Sunday, 10 December 2017

Humbug!

Hello dear readers!

It’s beginning to look a lot like Christmas.

This is especially true of a street I regularly walk the dog down which, at the moment, could convincingly double for Blackpool illuminations.

And really, is there any need? I mean... really?

Winner Winner Xmas Dinner
Now, just to clear something up, I’m not against Christmas, I’m not the anti-Santa, not by a long chalk, although having accusations of humbuggery being leveled at me has become something of a yearly tradition (I was actually bought a packet of the eponymous stripey mints last year, by the local church).



There are actually a lot of Xmas traditions that I love. Being a glutton for gluttony, mince pies, stollen, Christmas pudding, Christmas cake and cheese (he says splitting opinions in Yorkshire and looking plain weird to the rest of the world) are right up my alley and possibly all down my shirt. A drop of gluhwein, or a small glass of port are also not unheard of.

Presents are something I’ll never say no to either, and the look on someone’s face when you’ve got your buying right is also something I treasure. I like a cracker, a paper hat that tears as soon as you look at it, and I wouldn’t even say no to an Xmas jumper (Star Wars themed for preference). This year I might even rock a glitter beard for the day itself.

In Good Trim
What I’m not really on board with is the need to spend fortunes on trimming up the house like Santa’s grotto for a few weeks before and after the big day. This reservation has caused a small amount of friction between myself and Tina, my wife.

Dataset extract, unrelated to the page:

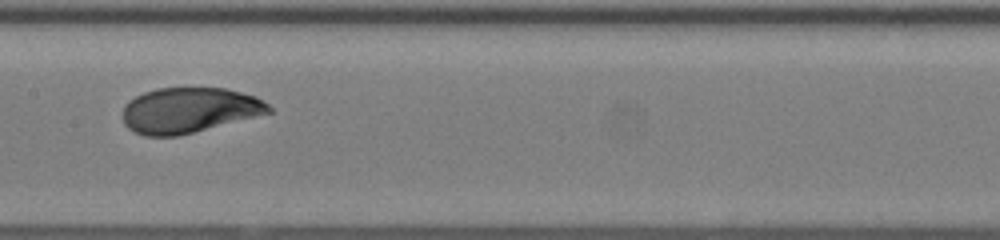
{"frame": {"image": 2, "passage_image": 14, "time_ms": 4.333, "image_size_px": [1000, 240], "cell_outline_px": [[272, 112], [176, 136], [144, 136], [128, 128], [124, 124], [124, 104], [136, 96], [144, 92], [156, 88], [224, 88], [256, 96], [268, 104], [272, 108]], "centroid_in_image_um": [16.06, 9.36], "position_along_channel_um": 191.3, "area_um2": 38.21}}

The tree went up this week. If Tina had got her way it would have been up sooner. Possibly a few weeks sooner. The twelve days of Christmas might have been extended to the three months of Christmas, at which point even the most inventive of true loves would have run out of gift ideas. We would also have a heck of a lot more (completely unnecessary) tinsel and lights about the place.



Apart from that, well, as regular readers of this esteemed blog (you poor things) will know I’m not one for religion so, although I will get dragged to church at some point over the next couple of weeks (kicking and screaming optional), probably to a carol concert, the rest well, it’s rather lost on me.


The Reason for the Season
It’s not really as if a modern Christmas has much to do with religion anyway. Before anyone gets too offended what I mean by that is that the accoutrements that we class as traditional have no real connection to any religious celebration, at least not that I’m aware of.

Going by the information in the bible any historical Jesus would have been extremely unlikely to have been born on the 25th of December (there is an argument that the timing is appropriated from earlier pagan midwinter festivals such as Saturnalia and Yule. A historical Jesus is more likely to have been born in September). Even if he was, the amount of Douglas Fir trees he would have seen in his life could probably be counted on the fingers of no hands. Crackers, turkey, tinsel, fairy lights, cards featuring snow drenched Victorian townscapes, it’s all later additions that have become, well, traditional. Additionally traditional if you will.

Yipee-Ki-Yay
That is not to say that the upcoming day of celebration is without merit. If nothing else, it is a time for friends and family to get together. It’s a time for generosity and companionship, of forgetting about your worries for perhaps just one day and letting the dulcet tones of Shane MacGowan and Kirsty MacColl break through the overeating and over drinking as you prepare for the Doctor Who Xmas special and try one last time to convince your wife that Die Hard really is a Christmas film (it is).



More than anything though, this Christmas in particular will be about putting a horrendously life changing year behind us and preparing for a bigger and better 2018, one in which we put MS, Neurological Strokes, and the rest of the horrors of the last two years, firmly in the rear view mirror.

I intend to celebrate Xmas well. So, humbug to humbug. Come on Christmas, lets have you!